(WORK TO COMPLETE):
Copy out every line of the data below that contains the string "minute", treating uppercase and lowercase letters as distinct.
---------- MATERIAL SUPPLIED
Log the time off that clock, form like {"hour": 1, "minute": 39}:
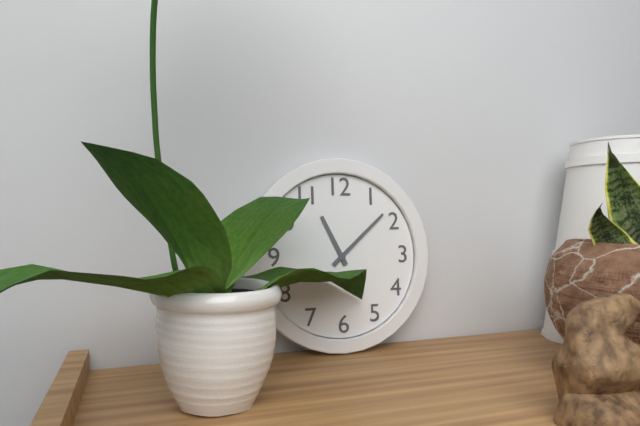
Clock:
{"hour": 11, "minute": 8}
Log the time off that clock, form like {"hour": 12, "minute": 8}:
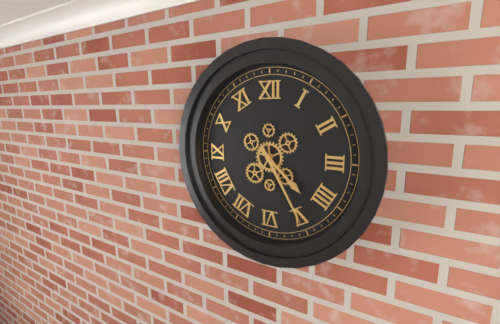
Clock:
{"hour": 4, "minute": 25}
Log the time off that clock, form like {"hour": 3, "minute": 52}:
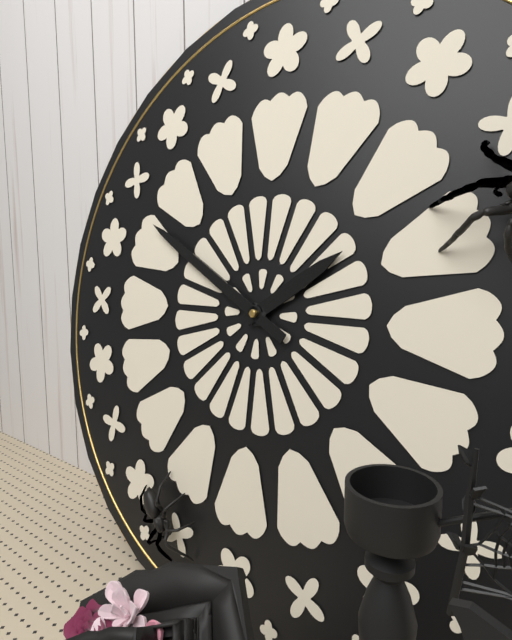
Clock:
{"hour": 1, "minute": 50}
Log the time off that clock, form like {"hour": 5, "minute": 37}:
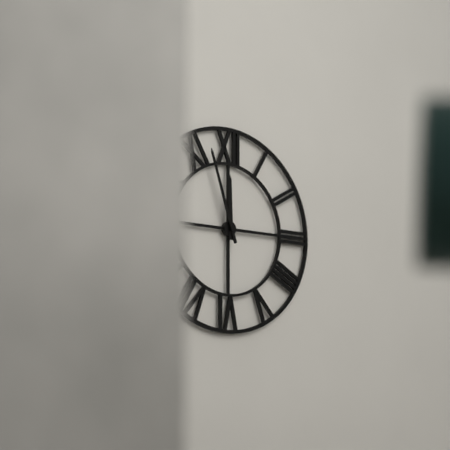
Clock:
--------------------
---------- MATERIAL SUPPLIED
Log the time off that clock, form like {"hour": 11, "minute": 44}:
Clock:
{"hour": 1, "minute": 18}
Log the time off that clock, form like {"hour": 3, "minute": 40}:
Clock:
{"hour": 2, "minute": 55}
--------------------
(ANSWER TO THE TASK):
Log the time off that clock, form like {"hour": 1, "minute": 39}:
{"hour": 11, "minute": 8}
Log the time off that clock, form like {"hour": 12, "minute": 8}:
{"hour": 4, "minute": 25}
Log the time off that clock, form like {"hour": 3, "minute": 52}:
{"hour": 1, "minute": 50}
Log the time off that clock, form like {"hour": 5, "minute": 37}:
Log the time off that clock, form like {"hour": 11, "minute": 44}:
{"hour": 1, "minute": 18}
Log the time off that clock, form like {"hour": 3, "minute": 40}:
{"hour": 2, "minute": 55}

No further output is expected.